Many people think that staying at home is so glorious – yes, I will have to admit that I am very fortunate to be able to be with my child all day and stay around and enjoy my home…but that is also the downside – I am with my child ALL day. I am at home ALL day. Just as working outside of the home has its drawbacks (having to take a day off from work or leave early to care for a sick child or a snow day) – so does staying at home (not getting a sick day when you are sick and having to take care of your sick self and a child at the same time).
I think too, people think we must be oozing with wealth since I get to stay at home too and provide childcare for our baby – but we are not.
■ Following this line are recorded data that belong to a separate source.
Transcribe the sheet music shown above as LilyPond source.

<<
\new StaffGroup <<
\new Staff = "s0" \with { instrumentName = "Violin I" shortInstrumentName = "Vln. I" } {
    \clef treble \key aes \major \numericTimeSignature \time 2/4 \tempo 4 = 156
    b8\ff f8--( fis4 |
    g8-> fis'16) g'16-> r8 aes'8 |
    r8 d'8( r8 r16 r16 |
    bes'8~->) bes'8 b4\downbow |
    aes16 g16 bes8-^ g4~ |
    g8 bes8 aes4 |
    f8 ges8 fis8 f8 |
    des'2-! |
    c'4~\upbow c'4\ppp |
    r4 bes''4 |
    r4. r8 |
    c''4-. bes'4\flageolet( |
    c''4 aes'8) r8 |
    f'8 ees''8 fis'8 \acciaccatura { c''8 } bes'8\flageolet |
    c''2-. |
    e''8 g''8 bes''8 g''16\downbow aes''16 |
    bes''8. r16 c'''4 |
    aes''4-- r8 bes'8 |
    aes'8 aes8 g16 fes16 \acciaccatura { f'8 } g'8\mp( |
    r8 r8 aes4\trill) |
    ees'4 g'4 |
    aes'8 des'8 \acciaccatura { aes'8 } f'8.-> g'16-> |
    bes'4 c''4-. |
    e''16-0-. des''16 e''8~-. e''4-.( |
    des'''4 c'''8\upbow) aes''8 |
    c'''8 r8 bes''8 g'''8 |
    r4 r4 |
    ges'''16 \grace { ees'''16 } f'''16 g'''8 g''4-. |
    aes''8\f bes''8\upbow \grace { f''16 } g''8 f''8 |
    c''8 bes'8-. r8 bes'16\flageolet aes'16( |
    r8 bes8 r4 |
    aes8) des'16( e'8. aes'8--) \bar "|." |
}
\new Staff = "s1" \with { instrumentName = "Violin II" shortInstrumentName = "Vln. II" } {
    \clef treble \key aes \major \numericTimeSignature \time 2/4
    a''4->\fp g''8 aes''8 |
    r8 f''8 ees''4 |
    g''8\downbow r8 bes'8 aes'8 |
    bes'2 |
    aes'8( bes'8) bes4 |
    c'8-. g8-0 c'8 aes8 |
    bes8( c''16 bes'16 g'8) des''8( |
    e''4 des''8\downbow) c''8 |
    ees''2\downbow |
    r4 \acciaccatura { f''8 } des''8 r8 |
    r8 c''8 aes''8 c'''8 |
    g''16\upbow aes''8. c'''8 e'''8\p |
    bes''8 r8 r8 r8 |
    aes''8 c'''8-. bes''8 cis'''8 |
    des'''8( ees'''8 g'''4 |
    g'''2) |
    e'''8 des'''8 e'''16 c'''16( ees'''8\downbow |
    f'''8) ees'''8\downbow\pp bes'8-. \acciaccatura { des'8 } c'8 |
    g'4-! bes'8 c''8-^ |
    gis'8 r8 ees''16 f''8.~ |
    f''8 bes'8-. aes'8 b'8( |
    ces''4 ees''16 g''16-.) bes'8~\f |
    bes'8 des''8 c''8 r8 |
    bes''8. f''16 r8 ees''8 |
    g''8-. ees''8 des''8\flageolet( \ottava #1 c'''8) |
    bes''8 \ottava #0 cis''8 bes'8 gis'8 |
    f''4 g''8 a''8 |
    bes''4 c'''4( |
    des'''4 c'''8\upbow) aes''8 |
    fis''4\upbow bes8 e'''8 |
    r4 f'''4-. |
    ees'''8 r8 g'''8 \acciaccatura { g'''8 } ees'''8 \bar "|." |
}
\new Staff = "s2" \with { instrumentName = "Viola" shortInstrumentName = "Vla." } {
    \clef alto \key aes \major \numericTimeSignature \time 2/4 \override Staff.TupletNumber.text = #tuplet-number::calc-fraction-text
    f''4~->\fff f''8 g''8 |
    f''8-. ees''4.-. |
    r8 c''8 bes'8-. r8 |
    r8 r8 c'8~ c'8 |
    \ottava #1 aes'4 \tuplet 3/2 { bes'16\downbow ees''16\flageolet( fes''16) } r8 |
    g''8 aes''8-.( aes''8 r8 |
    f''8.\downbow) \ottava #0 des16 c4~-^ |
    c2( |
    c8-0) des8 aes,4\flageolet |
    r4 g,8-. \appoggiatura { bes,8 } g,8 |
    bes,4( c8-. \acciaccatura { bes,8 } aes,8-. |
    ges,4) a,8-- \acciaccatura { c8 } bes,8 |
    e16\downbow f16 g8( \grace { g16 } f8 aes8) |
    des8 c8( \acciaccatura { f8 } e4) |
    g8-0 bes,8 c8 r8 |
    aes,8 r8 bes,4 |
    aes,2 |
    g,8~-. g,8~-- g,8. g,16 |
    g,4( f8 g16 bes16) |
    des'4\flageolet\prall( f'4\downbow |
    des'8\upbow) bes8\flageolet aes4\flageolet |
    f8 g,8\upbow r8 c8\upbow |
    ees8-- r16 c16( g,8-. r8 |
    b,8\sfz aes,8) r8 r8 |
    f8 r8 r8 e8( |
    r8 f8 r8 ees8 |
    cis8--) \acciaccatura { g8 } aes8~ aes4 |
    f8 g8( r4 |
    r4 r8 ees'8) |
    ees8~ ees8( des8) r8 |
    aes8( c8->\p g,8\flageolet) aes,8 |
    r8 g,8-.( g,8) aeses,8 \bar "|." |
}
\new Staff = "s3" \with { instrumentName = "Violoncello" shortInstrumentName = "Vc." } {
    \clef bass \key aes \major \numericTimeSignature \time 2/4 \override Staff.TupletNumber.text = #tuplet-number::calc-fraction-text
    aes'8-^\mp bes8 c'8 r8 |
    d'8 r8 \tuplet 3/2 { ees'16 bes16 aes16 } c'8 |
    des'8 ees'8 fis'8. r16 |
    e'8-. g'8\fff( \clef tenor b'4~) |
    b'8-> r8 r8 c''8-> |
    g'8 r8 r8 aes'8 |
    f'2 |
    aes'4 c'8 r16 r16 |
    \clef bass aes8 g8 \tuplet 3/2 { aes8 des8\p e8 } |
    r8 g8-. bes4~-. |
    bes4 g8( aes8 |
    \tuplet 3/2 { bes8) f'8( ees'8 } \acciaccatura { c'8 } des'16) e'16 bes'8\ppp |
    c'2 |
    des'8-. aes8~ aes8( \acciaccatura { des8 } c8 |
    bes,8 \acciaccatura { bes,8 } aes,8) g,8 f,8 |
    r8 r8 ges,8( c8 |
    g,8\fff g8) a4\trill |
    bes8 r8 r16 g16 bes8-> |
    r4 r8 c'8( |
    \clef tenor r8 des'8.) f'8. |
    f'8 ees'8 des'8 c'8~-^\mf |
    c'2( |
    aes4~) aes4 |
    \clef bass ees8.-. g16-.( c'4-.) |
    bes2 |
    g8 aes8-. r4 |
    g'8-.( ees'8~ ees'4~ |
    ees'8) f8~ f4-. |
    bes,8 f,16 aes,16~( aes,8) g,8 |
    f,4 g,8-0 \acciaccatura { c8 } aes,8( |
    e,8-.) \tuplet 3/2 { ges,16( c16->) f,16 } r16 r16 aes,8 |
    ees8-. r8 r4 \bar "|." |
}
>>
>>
I still wear maternity clothing because we opt to buy other things we need and have bills up the wazzoo and have cut luxuries almost everywhere (from down-grading cable to eliminating trash pick-up).
I wish I could sit around and eat bon-bons all day, but I don’t sometimes I don’t even get a break, if my child chooses not to nap – or when he does nap, I have the option of eating something (other than just my cup of coffee in the morning – I’m amazed I don’t lose weight), doing chores, making phone calls, showering, getting dressed, or taking a breather…but I only get one of those options…
My day begins at 5:30am almost every day (well, it is really a 24 hour day, but we won’t get into that):
– wake up, breastfeed, change baby
– drink coffee
– make baby breakfast
– let baby play while doing dishes/chores
– play with baby a bit
– put baby down for nap
– check email, do chores, shower
– get baby up, changed
– give baby milk, snack (and have to stay inside if the snack is messy)
– let baby play, or get out of the house for an hour or so
– breastfeed, nap for baby
– take a breather
– get baby up, changed
– give baby milk, snack
– get out of the house for a brief walk (maybe), start dinner, let baby watch TV show
– give baby dinner
– bathe baby, get ready for bed
– breastfeed, put baby to bed
5:30pm the day “ends”. Repeat. All day, every day.
Occasionally there are the small windows of time where Little Magoo and I can get out of the house to meet with friends or run errands, but it isn’t too often, because if I miss his naptime, forget it – my day is even longer….and it is isolating…
Seeing how my days are in and out in and out – and how my husband struggles to pay the bills and goes about doing projects during the day and weekends, taking care of the inside and outside of the home…while again, I get stuck taking care of baby like every other day, has really got me thinking. Do I want another child? Yes, I do. Should I have another child? No, I should not.
Sadly this was my realization today. I just cannot do it. Really, I cannot…I am loosing myself further into the abyss as life passes me by and everyone else goes on.